STUDY TEXT:
Buyers at Oakwood Shores in Chicago's North Kenwood neighborhood are eligible for a $10,000 City of Chicago down payment assistance grant. These two-story rowhouses start at $529,900. Their two-car garages are detached. Three of the 16 rowhouses here are unsold and average 3,000 square feet, says their builder, Granite Partners Oakwood Boulevard in Chicago. Oakwood's buyers are young families and professional couples.
For buyers with fatter wallets, Airhart Construction is building rowhouses at Courthouse Square in Wheaton. Starting at $729,000, the three remaining rowhouses in Phase II have 3,200 square feet, four floors and two-car garages. They include elevators, home theaters and roof terraces. The 13 Phase III rowhouses will have at least 2,640 square feet, priced from $599,900, with similar amenities plus a first-floor patio. So far, buyers are a mix of young and old, single and married, says Court Airhart, president, but their common thread is their desire to be within walking distance of downtown Wheaton.
Buyers who are shopping for rowhouses should enter "townhouse" in their Internet search engine, too, thanks to the home style's identity problem. Homes at Cornelia Court in Chicago's West Roscoe Village, for example, look like rowhouses but are billed as townhouses. The 12 units of Phase III, which start at $499,900, have 2,242 square feet.
The crème de la crème of Chicago suburban rowhouses is the 20-home Regents Row in Lake Forest, under construction by Windward Builders Inc. The three remaining units average 4,000 square feet and start at $1.85 million. Situated in downtown Lake Forest, they are selling to long-time residents who want to give up the maintenance of their single-family houses but stay in town, says Ross Friedman, president.
Regents Row buyers get elegance in and out, from copper gutters and mahogany front doors to extensive woodwork and built-ins. Eighteen-inch common walls make them as sound-resistant as commercial theaters, says Freidman. A pre-construction focus group told him these buyers didn't want to sacrifice single-family amenities they were used to, such as roomy formal dining rooms and walk-in showers, so Friedman included them.

WHAT IS NEEDED:
Rewrite the rowhouse article between "The crème de" and "Friedman included them.", inclusive, and substitute "row homes" for every "rowhouses".

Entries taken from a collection
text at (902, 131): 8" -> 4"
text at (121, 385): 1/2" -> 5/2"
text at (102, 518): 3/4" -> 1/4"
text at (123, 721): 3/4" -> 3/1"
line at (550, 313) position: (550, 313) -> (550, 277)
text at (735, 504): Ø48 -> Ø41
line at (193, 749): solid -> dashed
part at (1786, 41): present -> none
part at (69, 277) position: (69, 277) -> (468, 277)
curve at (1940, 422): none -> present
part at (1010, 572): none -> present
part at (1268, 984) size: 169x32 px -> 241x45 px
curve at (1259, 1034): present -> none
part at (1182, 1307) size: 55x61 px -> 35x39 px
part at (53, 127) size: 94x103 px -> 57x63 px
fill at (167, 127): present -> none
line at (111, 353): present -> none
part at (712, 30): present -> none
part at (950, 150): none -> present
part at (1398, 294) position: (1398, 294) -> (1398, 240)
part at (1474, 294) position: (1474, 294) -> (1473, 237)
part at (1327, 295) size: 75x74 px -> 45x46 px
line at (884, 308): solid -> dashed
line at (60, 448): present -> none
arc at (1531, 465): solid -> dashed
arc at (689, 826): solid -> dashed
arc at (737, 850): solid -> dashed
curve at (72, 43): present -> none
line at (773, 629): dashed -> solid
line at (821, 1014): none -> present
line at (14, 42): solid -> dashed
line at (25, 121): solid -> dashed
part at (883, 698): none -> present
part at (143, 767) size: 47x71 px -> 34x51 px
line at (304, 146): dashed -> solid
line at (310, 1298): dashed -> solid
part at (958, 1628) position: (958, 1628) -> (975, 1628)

SOLUTION BELOW:
The crème de la crème of Chicago suburban row homes is the 20-home Regents Row in Lake Forest, under construction by Windward Builders Inc. The three remaining units average 4,000 square feet and start at $1.85 million. Situated in downtown Lake Forest, they are selling to long-time residents who want to give up the maintenance of their single-family houses but stay in town, says Ross Friedman, president.
Regents Row buyers get elegance in and out, from copper gutters and mahogany front doors to extensive woodwork and built-ins. Eighteen-inch common walls make them as sound-resistant as commercial theaters, says Freidman. A pre-construction focus group told him these buyers didn't want to sacrifice single-family amenities they were used to, such as roomy formal dining rooms and walk-in showers, so Friedman included them.